DATA FOR THE TASK:
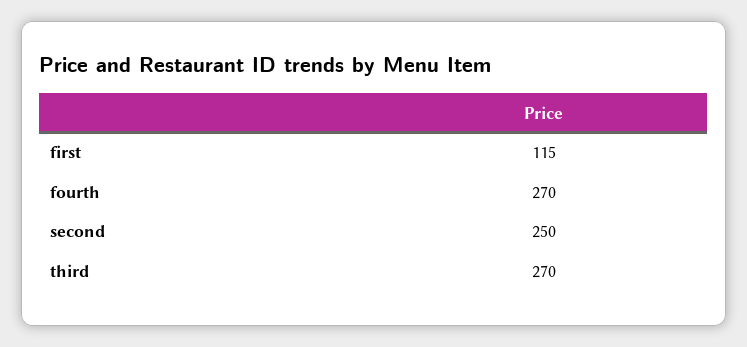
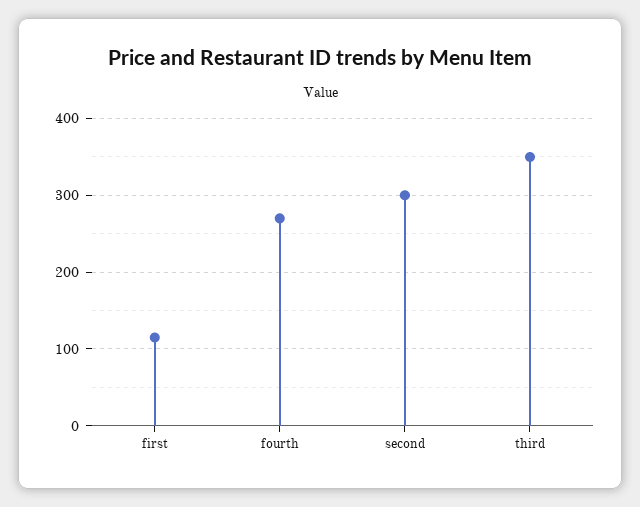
  {
    "first": 115,
    "fourth": 270,
-   "second": 250,
+   "second": 300,
-   "third": 270
+   "third": 350
  }

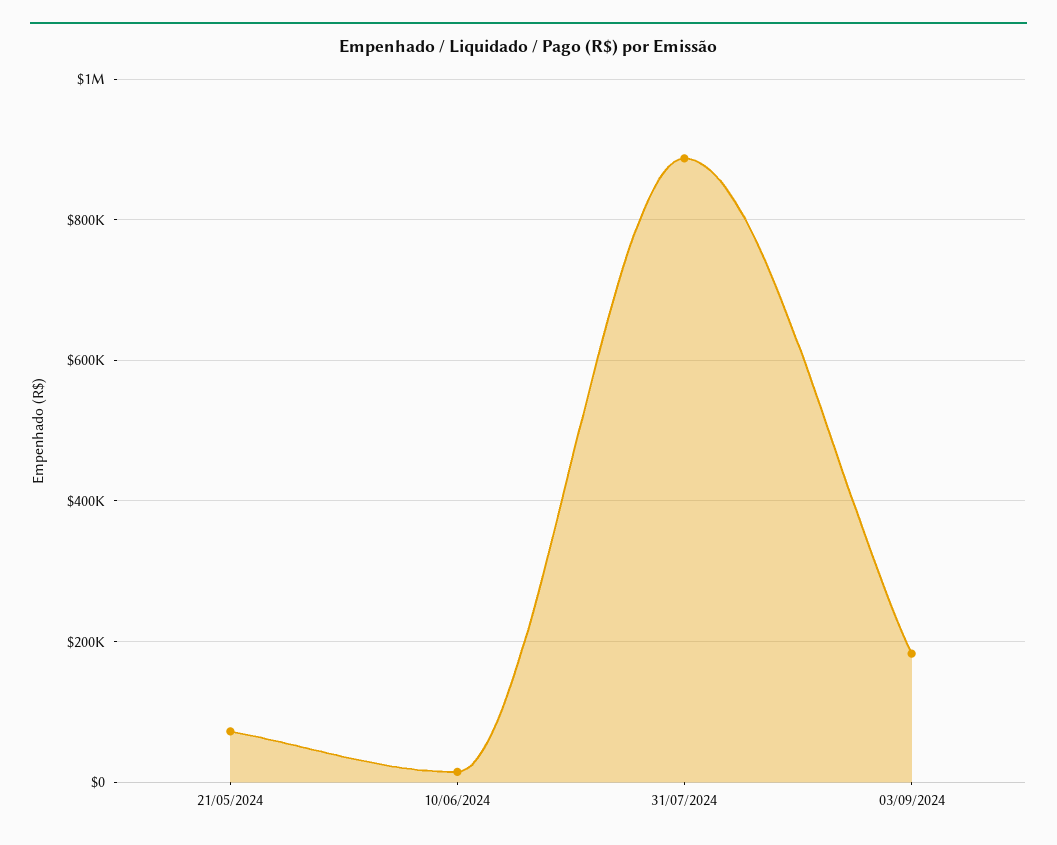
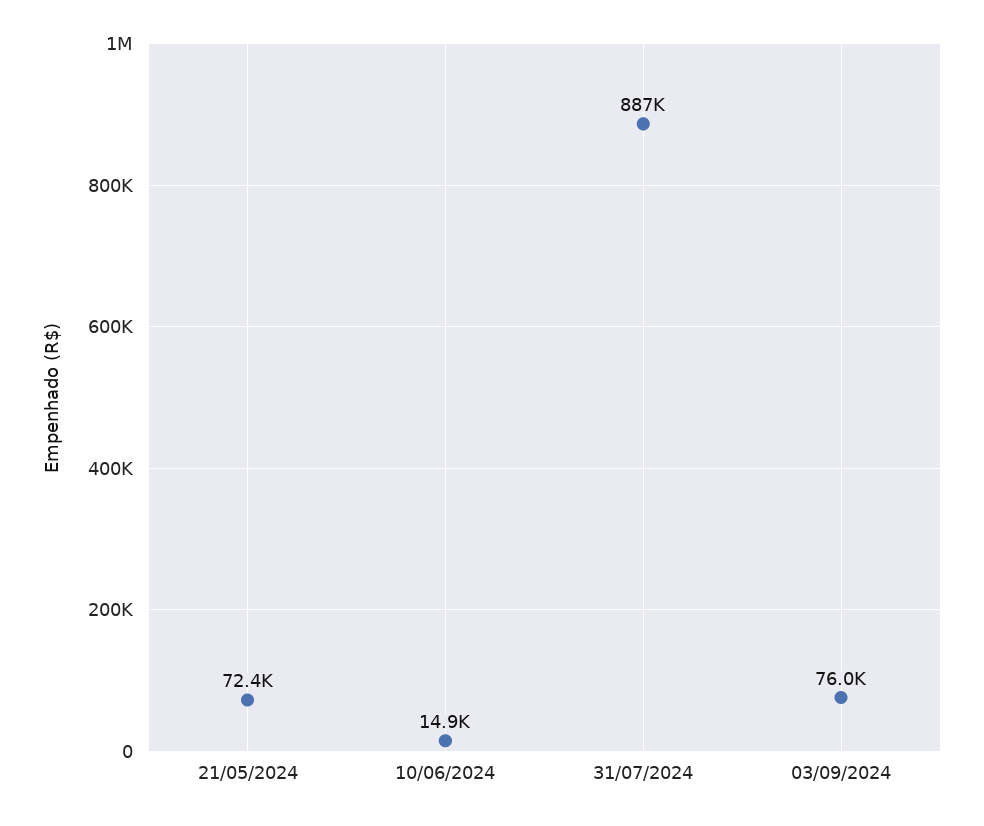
  {
    "21/05/2024": 72400,
    "10/06/2024": 14900,
    "31/07/2024": 887000,
-   "03/09/2024": 180000
+   "03/09/2024": 76000
  }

TASK DIRECTIONS: Set down all the material exactly once more. No pictures.

SOLUTION TO THIS TASK:
  {
    "first": 115,
    "fourth": 270,
-   "second": 250,
+   "second": 300,
-   "third": 270
+   "third": 350
  }

  {
    "21/05/2024": 72400,
    "10/06/2024": 14900,
    "31/07/2024": 887000,
-   "03/09/2024": 180000
+   "03/09/2024": 76000
  }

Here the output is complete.